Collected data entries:
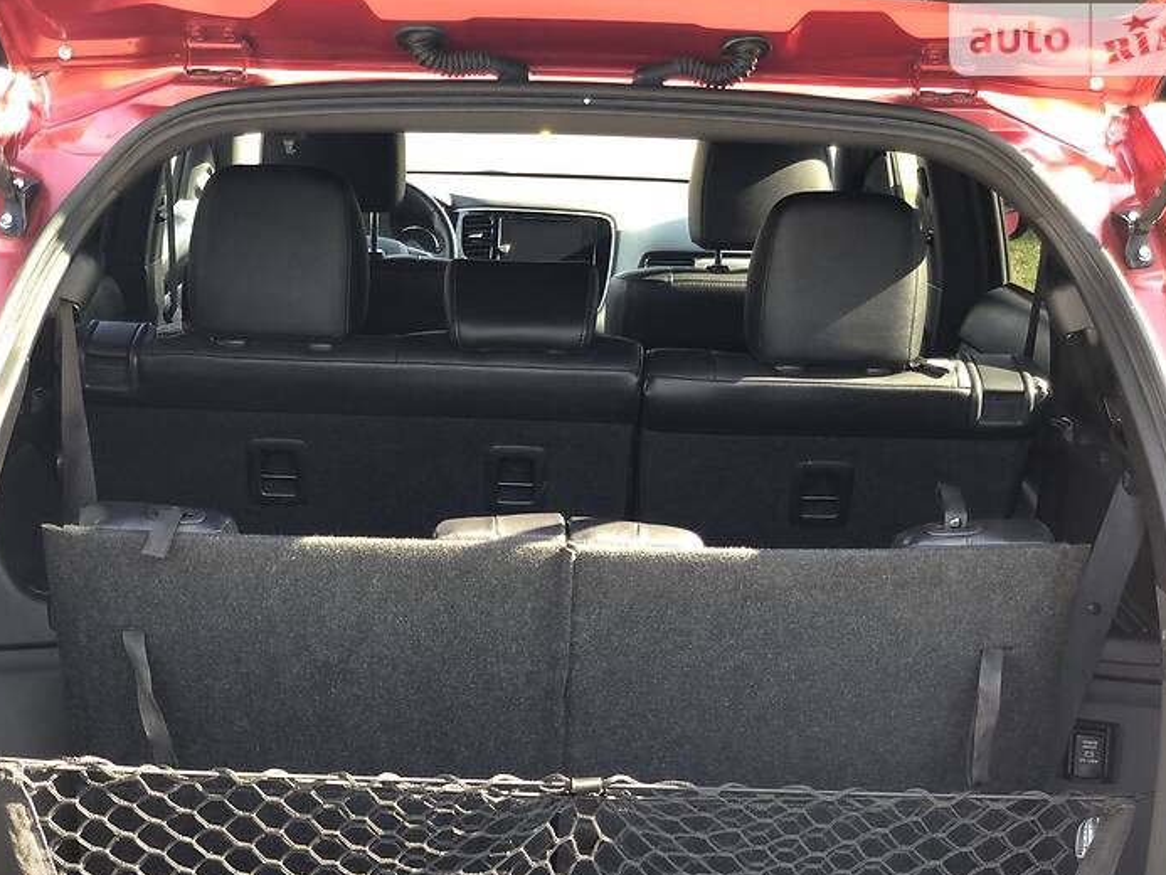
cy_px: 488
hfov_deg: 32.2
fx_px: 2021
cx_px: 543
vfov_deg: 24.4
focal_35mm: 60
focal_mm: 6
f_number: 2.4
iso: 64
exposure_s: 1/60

* * *

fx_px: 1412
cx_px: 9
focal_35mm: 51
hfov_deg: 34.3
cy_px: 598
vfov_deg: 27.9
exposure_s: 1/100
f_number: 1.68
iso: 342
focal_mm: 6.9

---

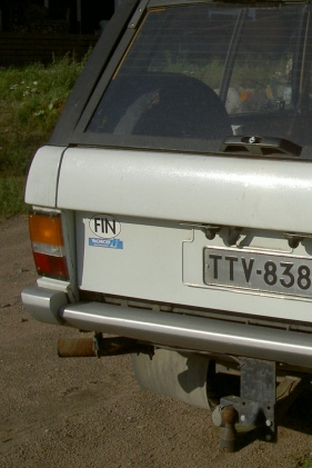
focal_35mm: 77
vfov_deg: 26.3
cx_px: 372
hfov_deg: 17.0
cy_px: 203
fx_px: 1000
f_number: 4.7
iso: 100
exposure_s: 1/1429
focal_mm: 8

Your objective: Out of the data above, give again only the lines starting at the one holding "fx_px: 1412" and ending at the one holding "focal_mm: 6.9", unchanged.

Exercise answer:
fx_px: 1412
cx_px: 9
focal_35mm: 51
hfov_deg: 34.3
cy_px: 598
vfov_deg: 27.9
exposure_s: 1/100
f_number: 1.68
iso: 342
focal_mm: 6.9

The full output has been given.